- Instructions to follow
Arrange every line of the entries below as a two-column Markdown table headed Row and Line, numbering each row, skipping blank lines, and leaving out the pictures.

- Records to process
● ● ● ●

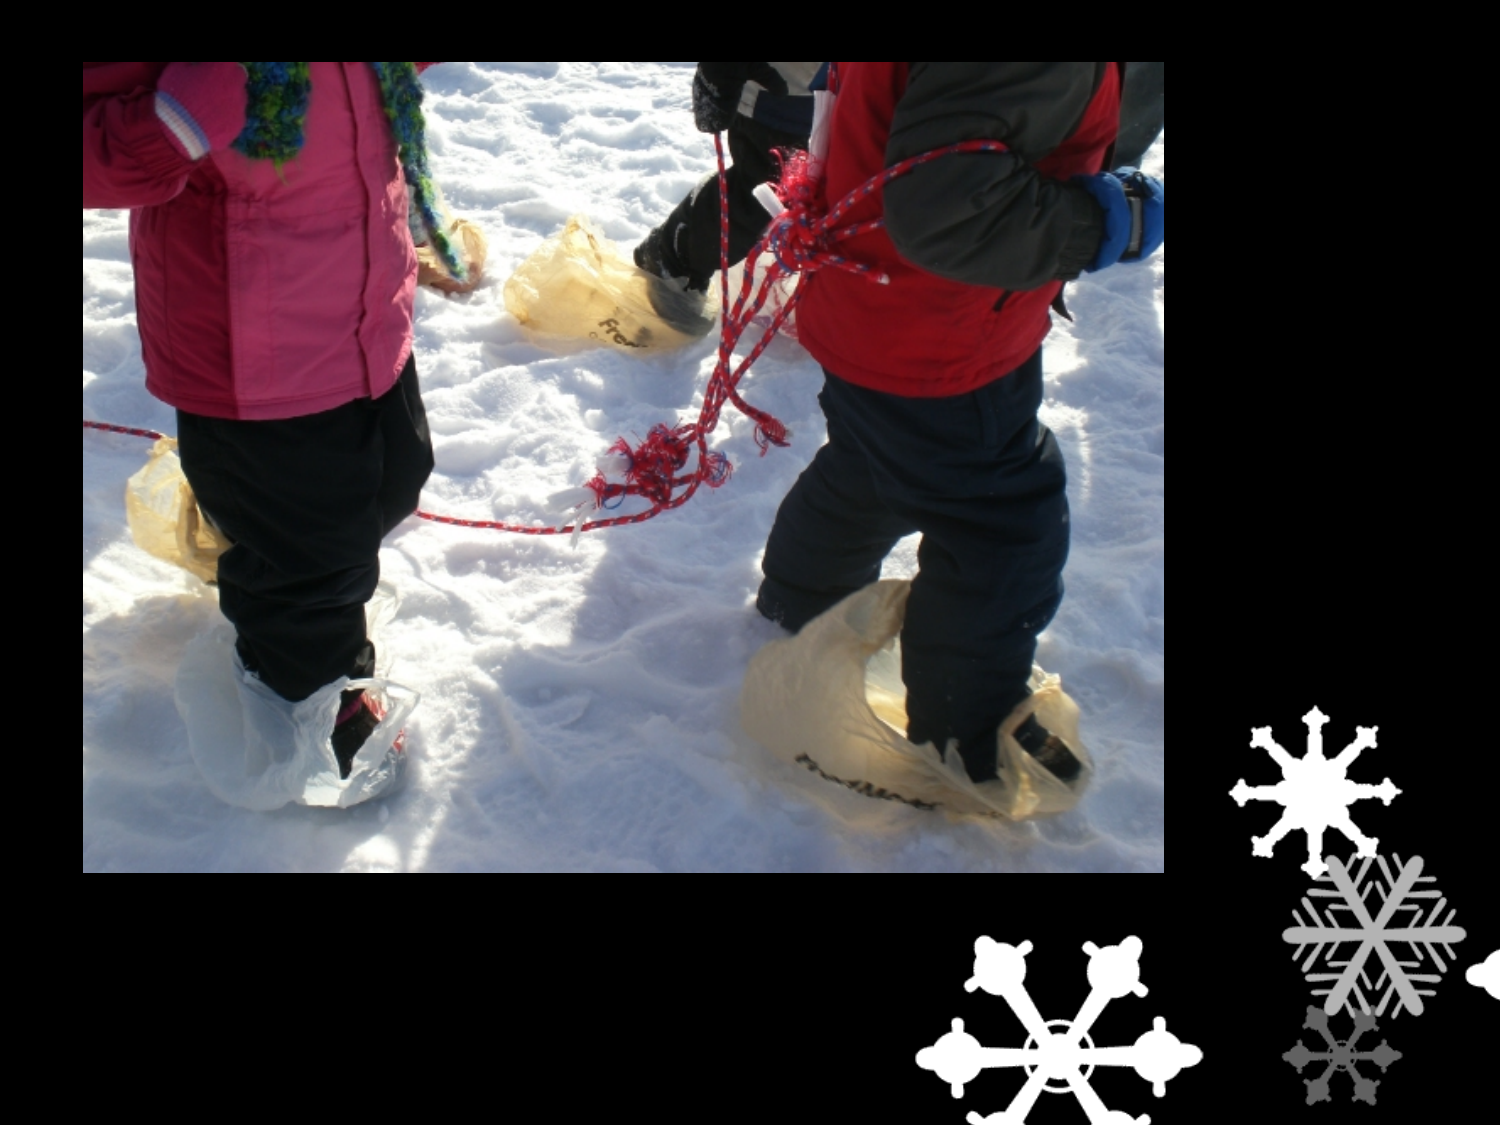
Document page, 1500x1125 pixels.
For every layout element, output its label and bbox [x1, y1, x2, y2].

picture [83, 62, 1164, 873]
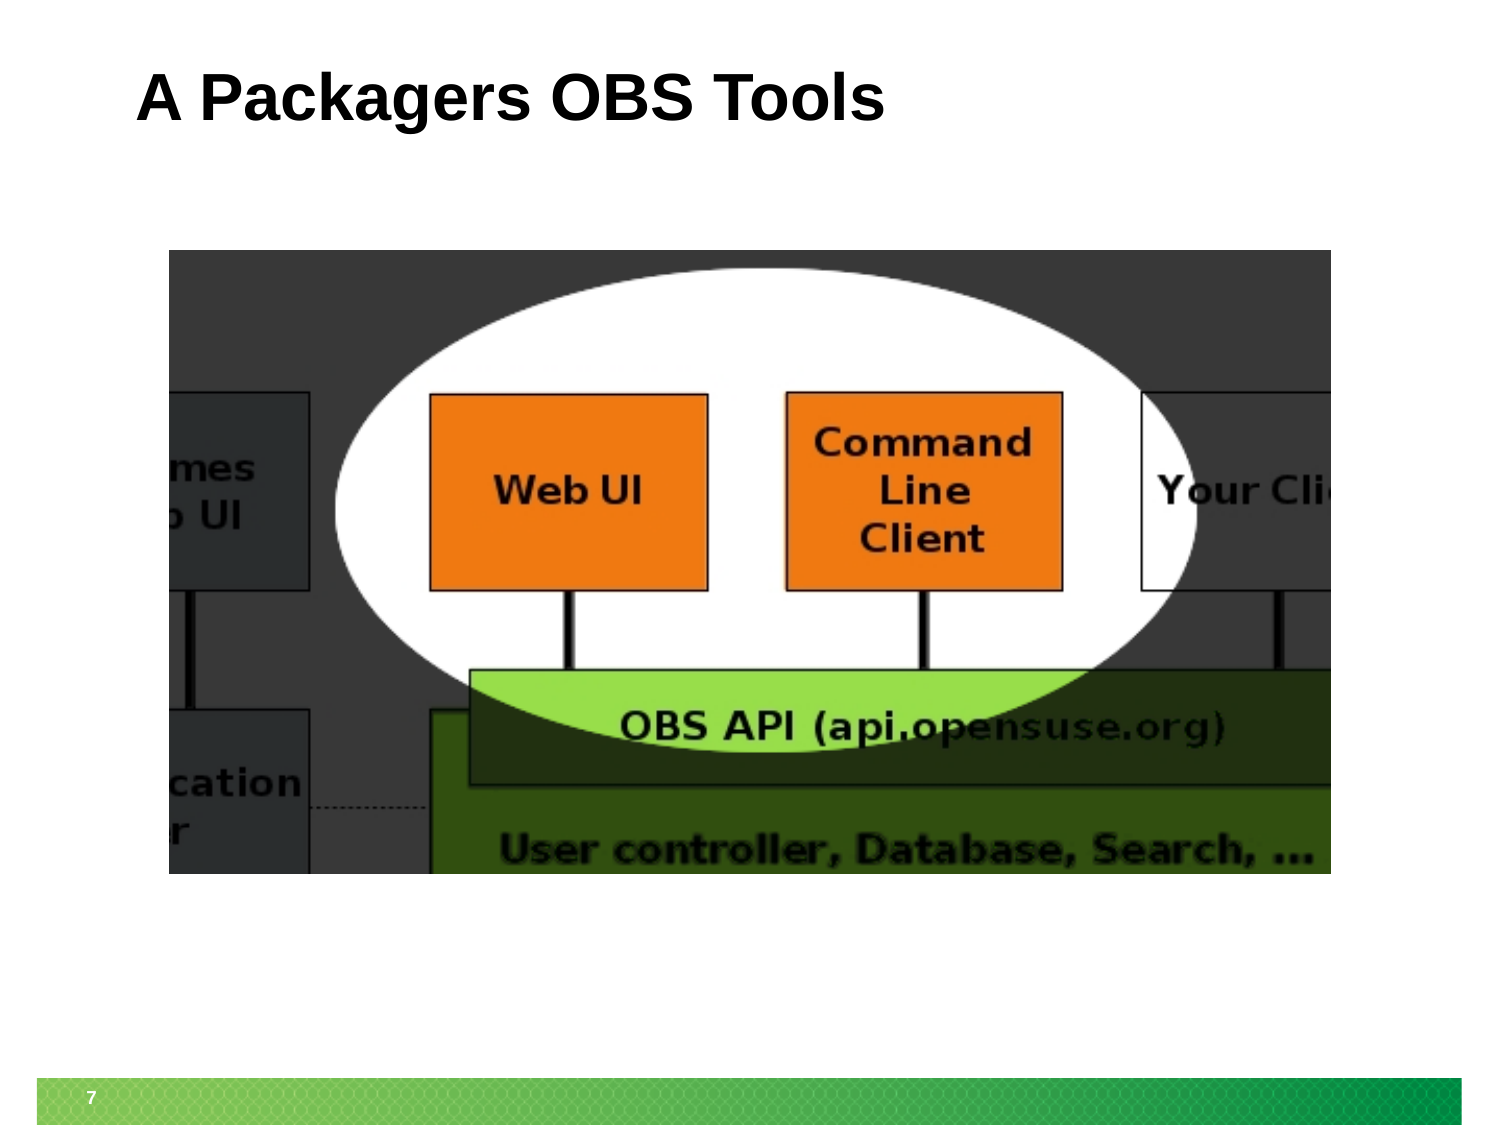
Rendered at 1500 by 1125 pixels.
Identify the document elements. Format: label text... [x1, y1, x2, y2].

picture [36, 1078, 1462, 1125]
picture [169, 250, 1331, 874]
title A Packagers OBS Tools [135, 41, 1372, 204]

● ● ● ●

- Answer to the exercise
| Row | Line |
|---|---|
| 1 | Document page, 1500x1125 pixels. |
| 2 | For every layout element, output its label and bbox [x1, y1, x2, y2]. |
| 3 | picture [83, 62, 1164, 873] |
| 4 | Rendered at 1500 by 1125 pixels. |
| 5 | Identify the document elements. Format: label text... [x1, y1, x2, y2]. |
| 6 | picture [36, 1078, 1462, 1125] |
| 7 | picture [169, 250, 1331, 874] |
| 8 | title A Packagers OBS Tools [135, 41, 1372, 204] |